Although it is not yet possible for them to brew all saisons using 100% of their house malt, in using so many homegrown and local ingredients—grains, hops, and fruits—as well as ambient wood fermentation, Zakkoku Kobo’s saisons are true farmhouse ales in what is almost the strictest sense of the word. And they are truly delightful beers as well.
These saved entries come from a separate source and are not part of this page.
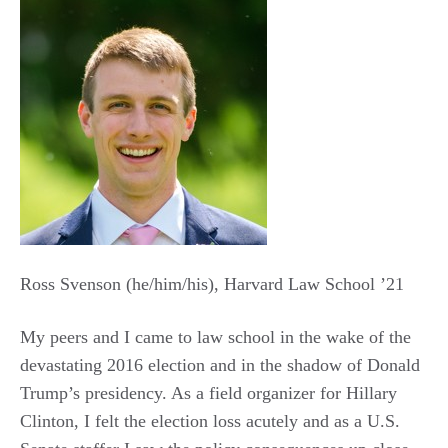
Ross Svenson (he/him/his), Harvard Law School ’21
My peers and I came to law school in the wake of the
devastating 2016 election and in the shadow of Donald
Trump’s presidency. As a field organizer for Hillary
Clinton, I felt the election loss acutely and as a U.S.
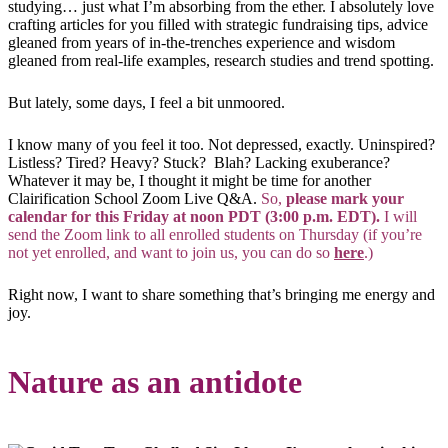
studying… just what I’m absorbing from the ether. I absolutely love
crafting articles for you filled with strategic fundraising tips, advice
gleaned from years of in-the-trenches experience and wisdom
gleaned from real-life examples, research studies and trend spotting.
But lately, some days, I feel a bit unmoored.
I know many of you feel it too. Not depressed, exactly. Uninspired?
Listless? Tired? Heavy? Stuck? Blah? Lacking exuberance?
Whatever it may be, I thought it might be time for another
Clairification School Zoom Live Q&A.
So,
please mark your
calendar for this Friday at noon PDT (3:00 p.m. EDT).
I will
send the Zoom link to all enrolled students on Thursday (if you’re
not yet enrolled, and want to join us, you can do so
here
.)
Right now, I want to share something that’s bringing me energy and
joy.
Nature as an antidote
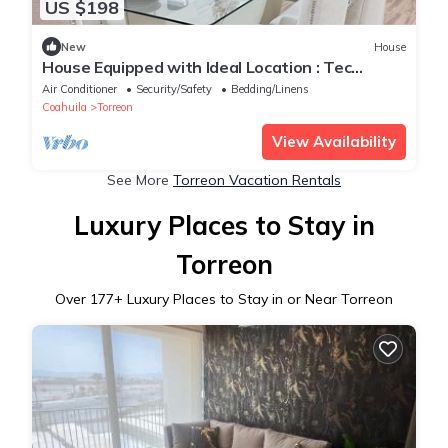
US $198
New
House
House Equipped with Ideal Location : Tec
Monterrey : Hosp Angeles : Invoice
Air Conditioner
Security/Safety
Bedding/Linens
Coahuila
Torreon
View Availability
See More
Torreon Vacation Rentals
Luxury Places to Stay in
Torreon
Over
177
+ Luxury Places to Stay in or Near Torreon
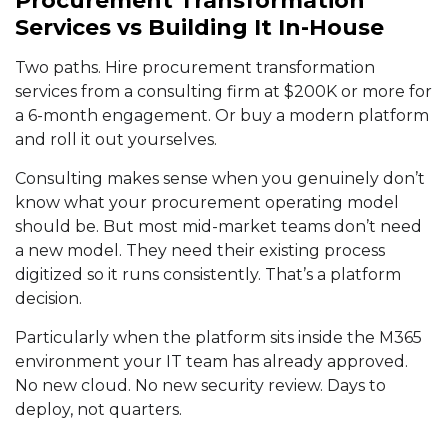
Procurement Transformation
Services vs Building It In-House
Two paths. Hire procurement transformation
services from a consulting firm at $200K or more for
a 6-month engagement. Or buy a modern platform
and roll it out yourselves.
Consulting makes sense when you genuinely don’t
know what your procurement operating model
should be. But most mid-market teams don’t need
a new model. They need their existing process
digitized so it runs consistently. That’s a platform
decision.
Particularly when the platform sits inside the M365
environment your IT team has already approved.
No new cloud. No new security review. Days to
deploy, not quarters.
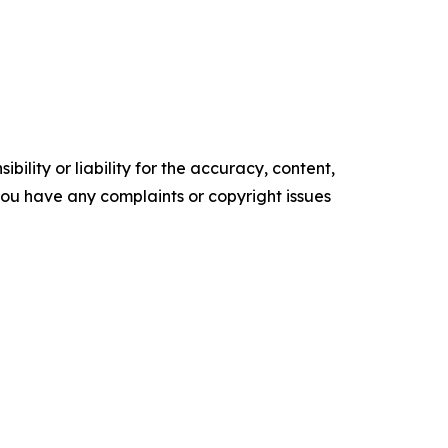
ility or liability for the accuracy, content,
f you have any complaints or copyright issues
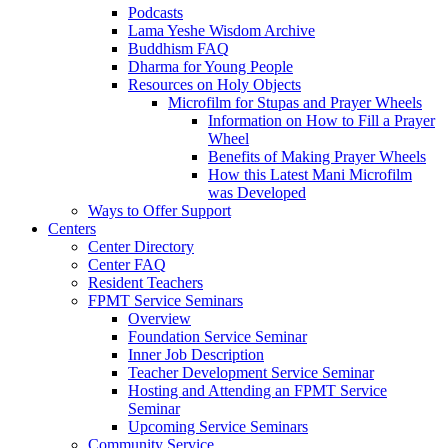
Podcasts
Lama Yeshe Wisdom Archive
Buddhism FAQ
Dharma for Young People
Resources on Holy Objects
Microfilm for Stupas and Prayer Wheels
Information on How to Fill a Prayer
Wheel
Benefits of Making Prayer Wheels
How this Latest Mani Microfilm
was Developed
Ways to Offer Support
Centers
Center Directory
Center FAQ
Resident Teachers
FPMT Service Seminars
Overview
Foundation Service Seminar
Inner Job Description
Teacher Development Service Seminar
Hosting and Attending an FPMT Service
Seminar
Upcoming Service Seminars
Community Service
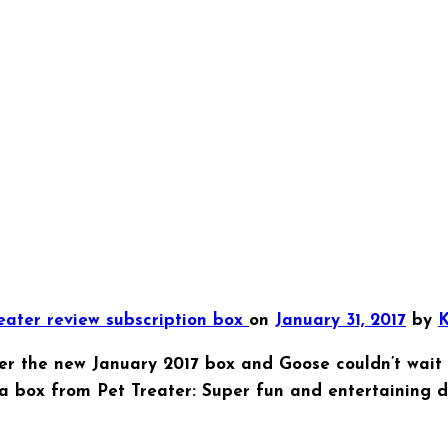
reater
review
subscription box
on
January 31, 2017
by
K
er the new January 2017 box and Goose couldn’t wait t
a box from Pet Treater: Super fun and entertaining d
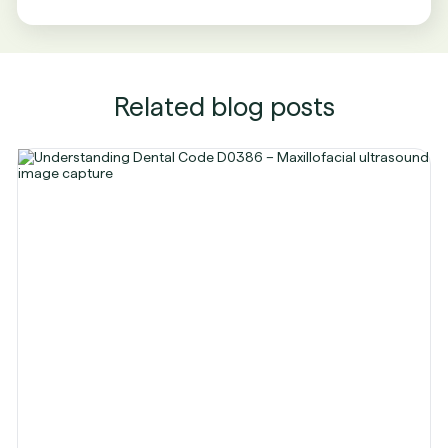
Related blog posts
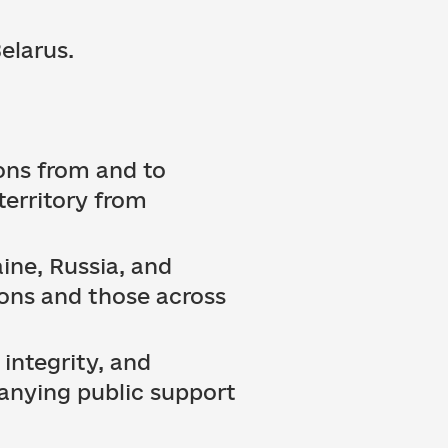
elarus.
ons from and to
 territory from
ine, Russia, and
ions and those across
 integrity, and
anying public support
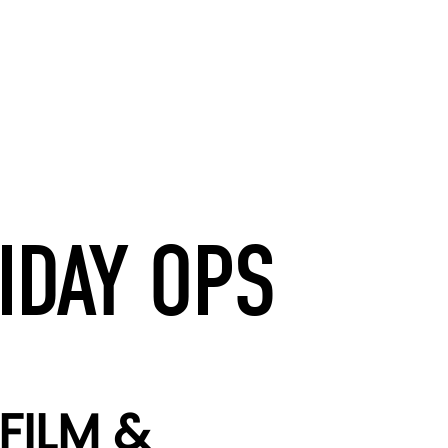
IDAY OPS
FILM &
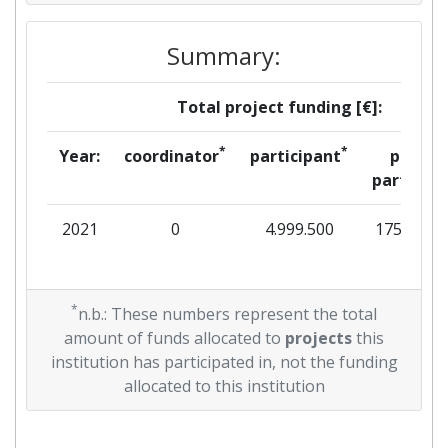
Summary:
Total project funding [€]:
*
*
Year:
coordinator
participant
per
partner
2021
0
4.999.500
175.250
*
n.b.: These numbers represent the total
amount of funds allocated to
projects
this
institution has participated in, not the funding
allocated to this institution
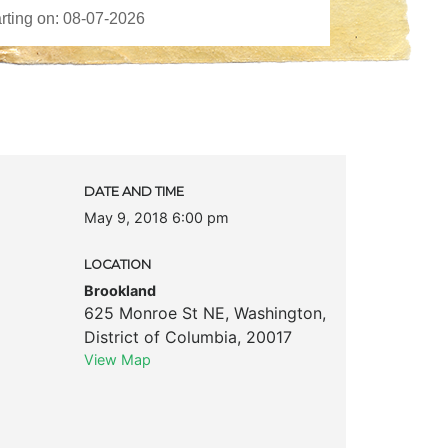
DATE AND TIME
May 9, 2018 6:00 pm
LOCATION
Brookland
625 Monroe St NE
,
Washington
,
District of Columbia
,
20017
View Map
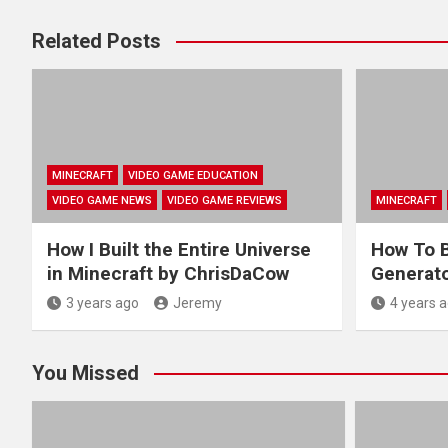
Related Posts
MINECRAFT
VIDEO GAME EDUCATION
VIDEO GAME NEWS
VIDEO GAME REVIEWS
MINECRAFT
How I Built the Entire Universe
How To B
in Minecraft by ChrisDaCow
Generato
3 years ago
Jeremy
4 years 
You Missed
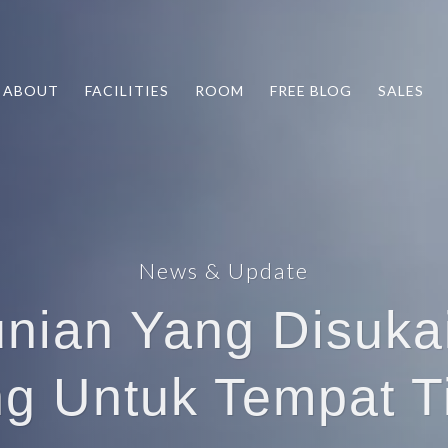
ABOUT
FACILITIES
ROOM
FREE BLOG
SALES
News & Update
unian Yang Disuka
g Untuk Tempat T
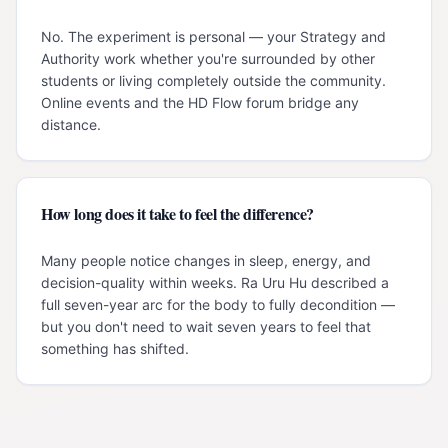
No. The experiment is personal — your Strategy and
Authority work whether you're surrounded by other
students or living completely outside the community.
Online events and the HD Flow forum bridge any
distance.
How long does it take to feel the difference?
Many people notice changes in sleep, energy, and
decision-quality within weeks. Ra Uru Hu described a
full seven-year arc for the body to fully decondition —
but you don't need to wait seven years to feel that
something has shifted.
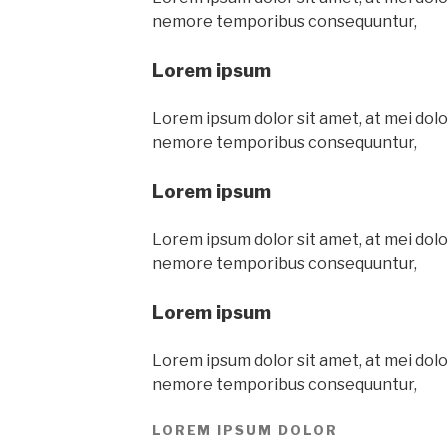
nemore temporibus consequuntur,
Lorem ipsum
Lorem ipsum dolor sit amet, at mei dolor
nemore temporibus consequuntur,
Lorem ipsum
Lorem ipsum dolor sit amet, at mei dolor
nemore temporibus consequuntur,
Lorem ipsum
Lorem ipsum dolor sit amet, at mei dolor
nemore temporibus consequuntur,
LOREM IPSUM DOLOR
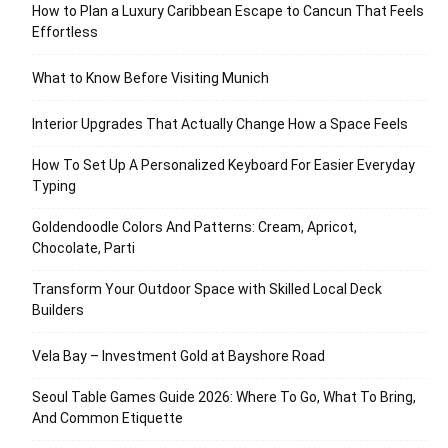
How to Plan a Luxury Caribbean Escape to Cancun That Feels
Effortless
What to Know Before Visiting Munich
Interior Upgrades That Actually Change How a Space Feels
How To Set Up A Personalized Keyboard For Easier Everyday
Typing
Goldendoodle Colors And Patterns: Cream, Apricot,
Chocolate, Parti
Transform Your Outdoor Space with Skilled Local Deck
Builders
Vela Bay – Investment Gold at Bayshore Road
Seoul Table Games Guide 2026: Where To Go, What To Bring,
And Common Etiquette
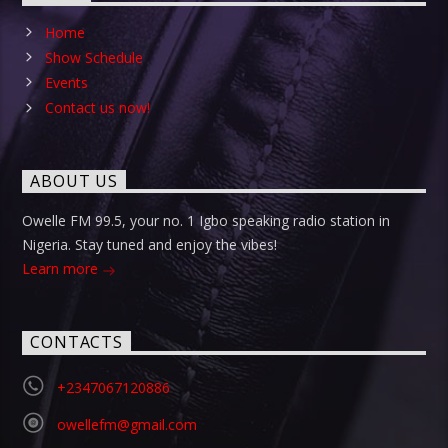
Home
Show Schedule
Events
Contact us now!
ABOUT US
Owelle FM 99.5, your no. 1 Igbo speaking radio station in
Nigeria. Stay tuned and enjoy the vibes!
Learn more
CONTACTS
+2347067120886
owellefm@gmail.com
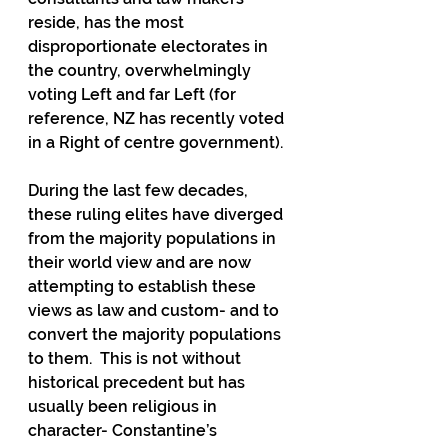
reside, has the most 
disproportionate electorates in 
the country, overwhelmingly 
voting Left and far Left (for 
reference, NZ has recently voted 
in a Right of centre government).
During the last few decades, 
these ruling elites have diverged 
from the majority populations in 
their world view and are now 
attempting to establish these 
views as law and custom- and to 
convert the majority populations 
to them.  This is not without 
historical precedent but has 
usually been religious in 
character- Constantine’s 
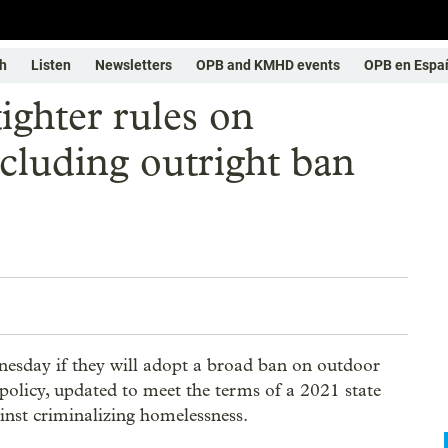
h
Listen
Newsletters
OPB and KMHD events
OPB en Espa
ighter rules on
cluding outright ban
esday if they will adopt a broad ban on outdoor
policy, updated to meet the terms of a 2021 state
ainst criminalizing homelessness.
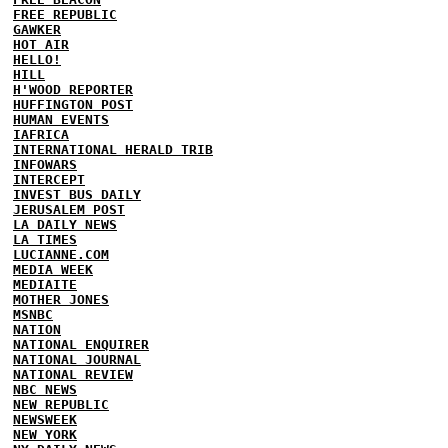
FREE REPUBLIC
GAWKER
HOT AIR
HELLO!
HILL
H'WOOD REPORTER
HUFFINGTON POST
HUMAN EVENTS
IAFRICA
INTERNATIONAL HERALD TRIB
INFOWARS
INTERCEPT
INVEST BUS DAILY
JERUSALEM POST
LA DAILY NEWS
LA TIMES
LUCIANNE.COM
MEDIA WEEK
MEDIAITE
MOTHER JONES
MSNBC
NATION
NATIONAL ENQUIRER
NATIONAL JOURNAL
NATIONAL REVIEW
NBC NEWS
NEW REPUBLIC
NEWSWEEK
NEW YORK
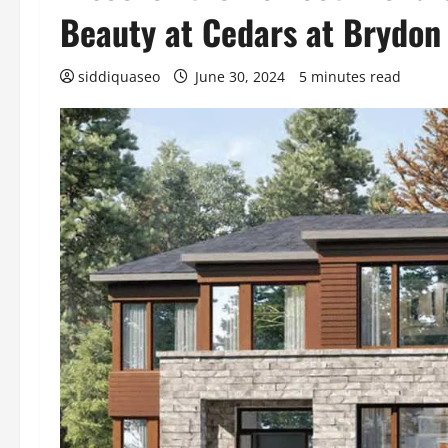
Beauty at Cedars at Brydon
siddiquaseo
June 30, 2024
5 minutes read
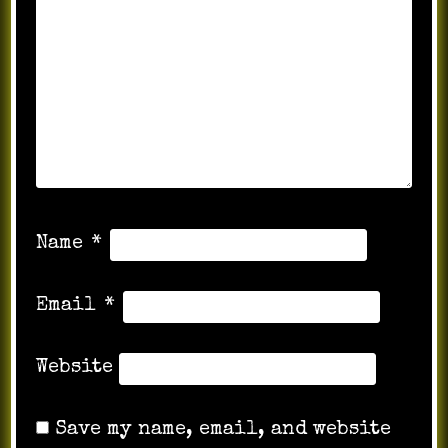
Name
*
Email
*
Website
Save my name, email, and website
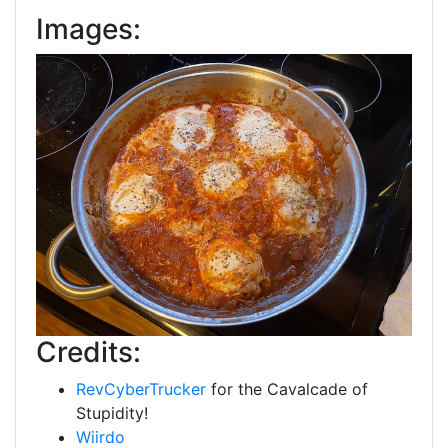
Images:
Credits:
RevCyberTrucker
for the Cavalcade of
Stupidity!
Wiirdo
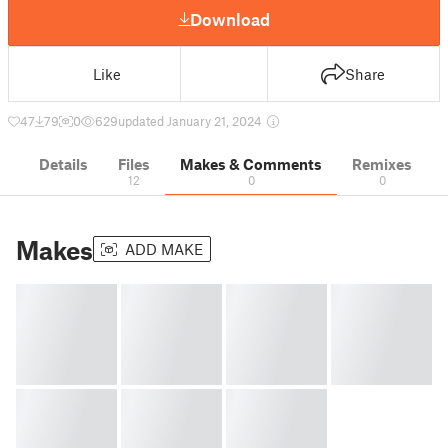
Download
Like
Share
47
79
0
629
updated January 21, 2024
Details
Files
Makes & Comments
Remixes
12
0
0
Makes
ADD MAKE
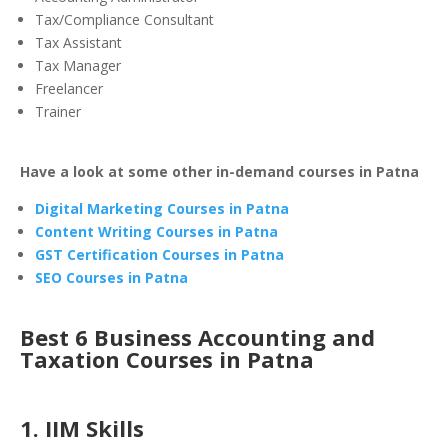
Tax/Compliance Consultant
Tax Assistant
Tax Manager
Freelancer
Trainer
Have a look at some other in-demand courses in Patna
Digital Marketing Courses in Patna
Content Writing Courses in Patna
GST Certification Courses in Patna
SEO Courses in Patna
Best 6 Business Accounting and
Taxation Courses in Patna
1. IIM Skills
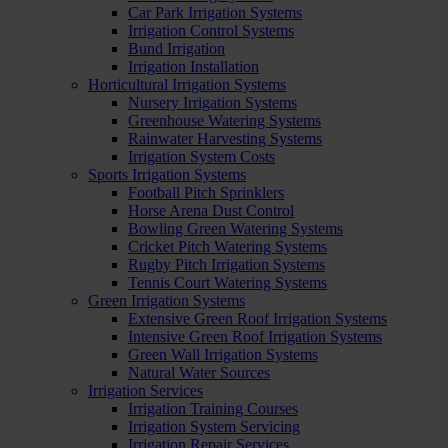
Car Park Irrigation Systems
Irrigation Control Systems
Bund Irrigation
Irrigation Installation
Horticultural Irrigation Systems
Nursery Irrigation Systems
Greenhouse Watering Systems
Rainwater Harvesting Systems
Irrigation System Costs
Sports Irrigation Systems
Football Pitch Sprinklers
Horse Arena Dust Control
Bowling Green Watering Systems
Cricket Pitch Watering Systems
Rugby Pitch Irrigation Systems
Tennis Court Watering Systems
Green Irrigation Systems
Extensive Green Roof Irrigation Systems
Intensive Green Roof Irrigation Systems
Green Wall Irrigation Systems
Natural Water Sources
Irrigation Services
Irrigation Training Courses
Irrigation System Servicing
Irrigation Repair Services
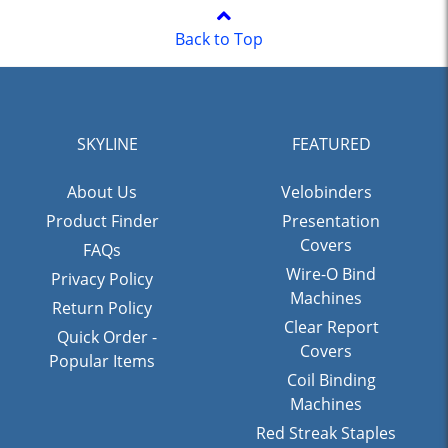
Back to Top
SKYLINE
FEATURED
About Us
Velobinders
Product Finder
Presentation
Covers
FAQs
Wire-O Bind
Privacy Policy
Machines
Return Policy
Clear Report
Quick Order -
Covers
Popular Items
Coil Binding
Machines
Red Streak Staples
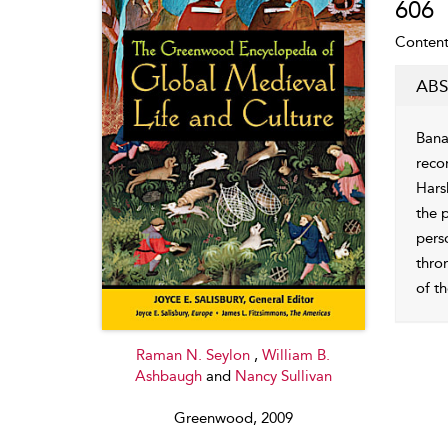
606
Content
ABS
Bana
reco
Hars
the 
pers
thro
of th
Raman N. Seylon
,
William B.
Ashbaugh
and
Nancy Sullivan
Greenwood, 2009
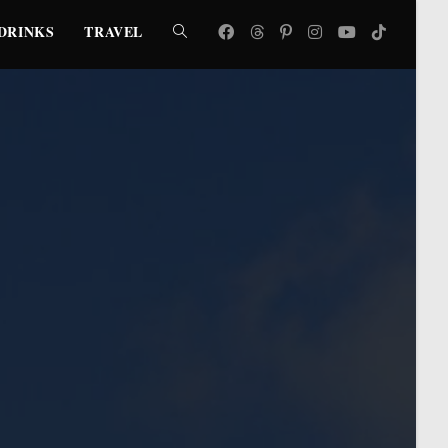
DRINKS
TRAVEL
TOGGLE
WEBSITE
SEARCH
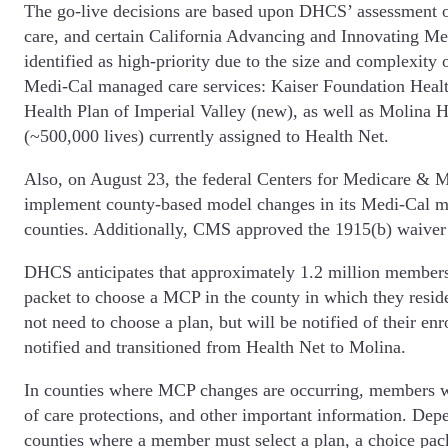
The go-live decisions are based upon DHCS’ assessment of
care, and certain California Advancing and Innovating 
identified as high-priority due to the size and complexity
Medi-Cal managed care services: Kaiser Foundation Healt
Health Plan of Imperial Valley (new), as well as Molina 
(~500,000 lives) currently assigned to Health Net.
Also, on August 23, the federal Centers for Medicare &
implement county-based model changes in its Medi-Cal m
counties. Additionally, CMS approved the 1915(b) waiver 
DHCS anticipates that approximately 1.2 million members
packet to choose a MCP in the county in which they resid
not need to choose a plan, but will be notified of their 
notified and transitioned from Health Net to Molina.
In counties where MCP changes are occurring, members will
of care protections, and other important information. De
counties where a member must select a plan, a choice pac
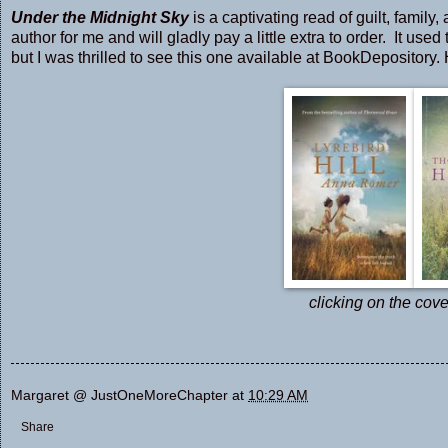
Under the Midnight Sky
is a captivating read of guilt, famil
author for me and will gladly pay a little extra to order. It use
but I was thrilled to see this one available at BookDepository.
clicking on the cove
Margaret @ JustOneMoreChapter
at
10:29 AM
Share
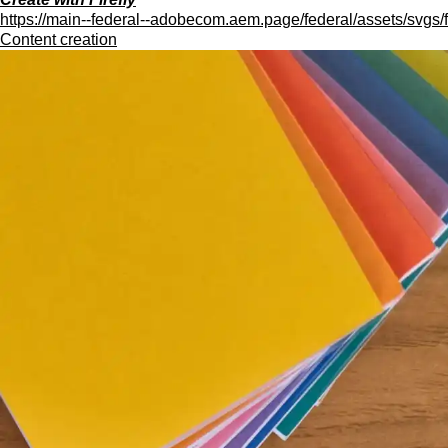
https://main--federal--adobecom.aem.page/federal/assets/svgs/f
Content creation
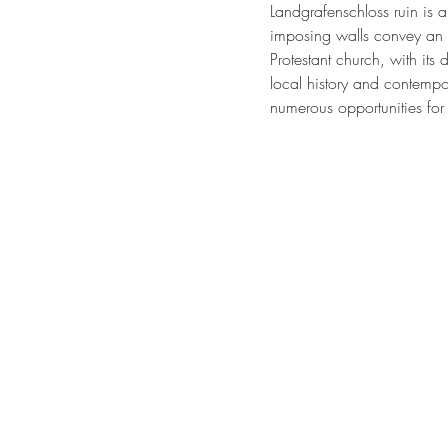
Landgrafenschloss ruin is a
imposing walls convey an imp
Protestant church, with its
local history and contempora
numerous opportunities for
This is not, of course, the last word on Japanese farmhouse ales / saisons. Shiki Brewery in Saitama has produced many 750ml bottle-conditioned saisons that have been excellent. For You and Me Beer from Yo-Ho is widely available in convenient stores across the land, and Japanese Saison from Hitachino Nest is almost as easy to find. Excellent saisons are regularly brewed by Y Market, Vertere, Daisen G, Far Yeast, and Yggdrasil, to name just a few, and Songbird Brewery also makes many farmhouse-inspired beers without calling them saisons. These are all worth a try, but the focus of this article has been on some of the more innovative and unique saisons that have been available in 2021. After all the attention given to hazy IPAs and fruit sours lately, it’s good to see such a great amount of growth in the saison style. With more and more brewers sourcing local ingredients, and others obtaining foeders and used oak casks or experimenting with mixed fermentation, this is surely a style that will continue to expand in Japan.